[Stored items from a collection]
=-=-=-=-=

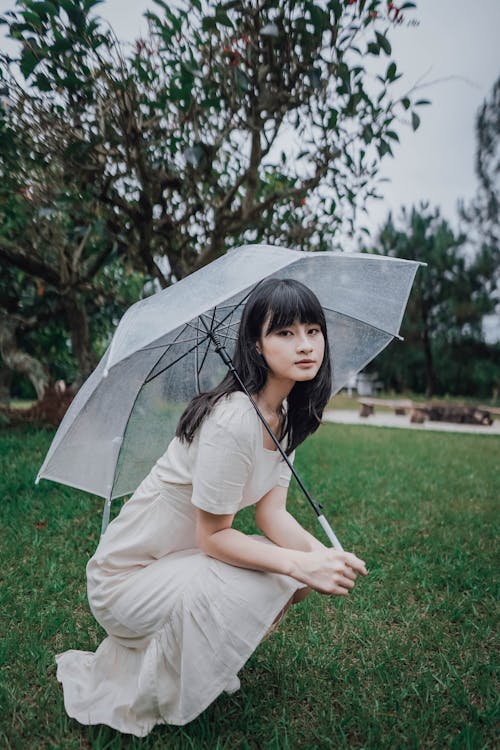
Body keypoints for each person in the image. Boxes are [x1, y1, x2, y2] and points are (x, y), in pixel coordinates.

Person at [56, 278, 368, 737]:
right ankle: (189, 668)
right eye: (284, 333)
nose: (305, 345)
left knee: (290, 577)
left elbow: (271, 515)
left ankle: (205, 660)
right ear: (257, 346)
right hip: (126, 579)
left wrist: (323, 557)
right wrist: (301, 564)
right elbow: (214, 536)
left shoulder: (282, 417)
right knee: (282, 574)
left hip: (178, 563)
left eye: (313, 330)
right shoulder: (232, 419)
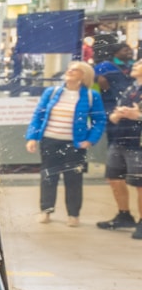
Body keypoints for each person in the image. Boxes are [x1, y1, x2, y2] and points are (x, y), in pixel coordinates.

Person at [24, 60, 106, 227]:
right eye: (69, 69)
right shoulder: (52, 92)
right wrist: (32, 137)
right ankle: (46, 210)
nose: (69, 71)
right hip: (50, 141)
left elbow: (100, 120)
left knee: (73, 179)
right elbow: (38, 116)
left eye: (75, 70)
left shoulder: (92, 96)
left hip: (74, 145)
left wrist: (90, 140)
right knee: (48, 177)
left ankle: (73, 214)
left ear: (84, 76)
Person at [94, 43, 141, 231]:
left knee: (139, 182)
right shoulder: (130, 89)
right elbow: (114, 113)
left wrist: (137, 116)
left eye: (139, 63)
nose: (135, 64)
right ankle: (124, 215)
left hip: (138, 143)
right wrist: (117, 115)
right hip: (119, 139)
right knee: (113, 177)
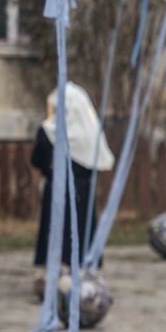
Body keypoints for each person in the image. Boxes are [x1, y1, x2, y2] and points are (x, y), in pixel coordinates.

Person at [31, 82, 113, 268]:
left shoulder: (48, 132)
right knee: (79, 229)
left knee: (58, 230)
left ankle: (57, 268)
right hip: (81, 190)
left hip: (58, 189)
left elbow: (37, 161)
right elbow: (96, 164)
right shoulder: (90, 134)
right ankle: (82, 267)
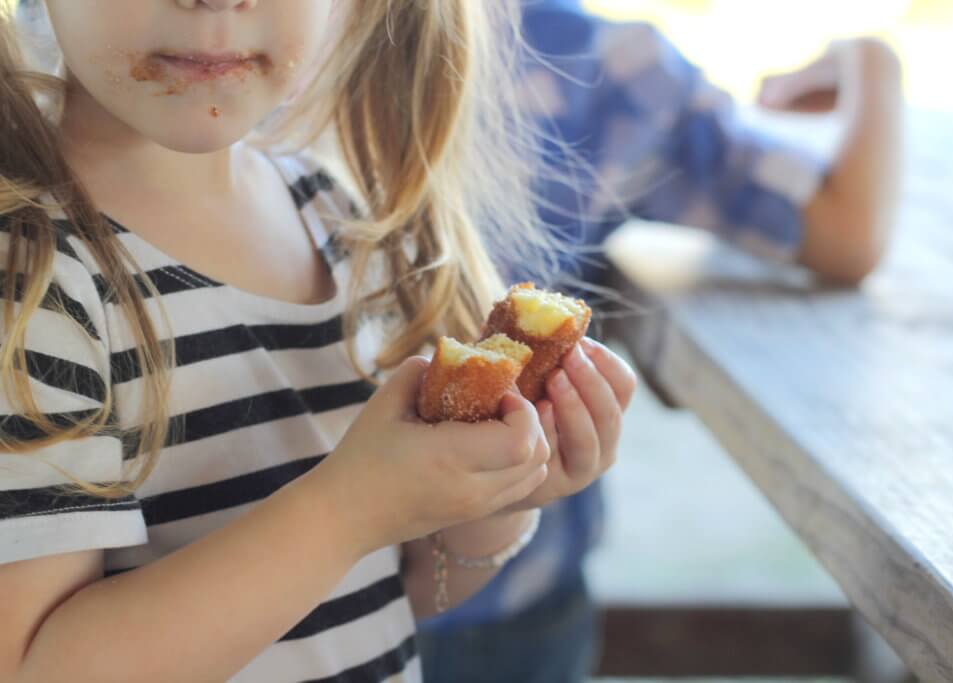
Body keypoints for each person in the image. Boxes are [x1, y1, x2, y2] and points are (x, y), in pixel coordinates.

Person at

=-=-=-=-=

ABOUT THIS EXERCISE — When you reach the line that has "right knee: (113, 177)" in the data above, start repeating lines exactly, and stop after the line that has "right elbow: (96, 164)"; pictures stay out.

RESPONSE BOX —
right knee: (113, 177)
Body keypoints for each person in the image. Boxes are [x1, y1, x2, y2] and points are (x, y), in pixel coordinates.

Person at [31, 82, 113, 268]:
left shoulder: (48, 132)
right knee: (79, 229)
left knee: (58, 230)
left ankle: (57, 268)
right hip: (81, 190)
left hip: (58, 189)
left elbow: (37, 161)
right elbow: (96, 164)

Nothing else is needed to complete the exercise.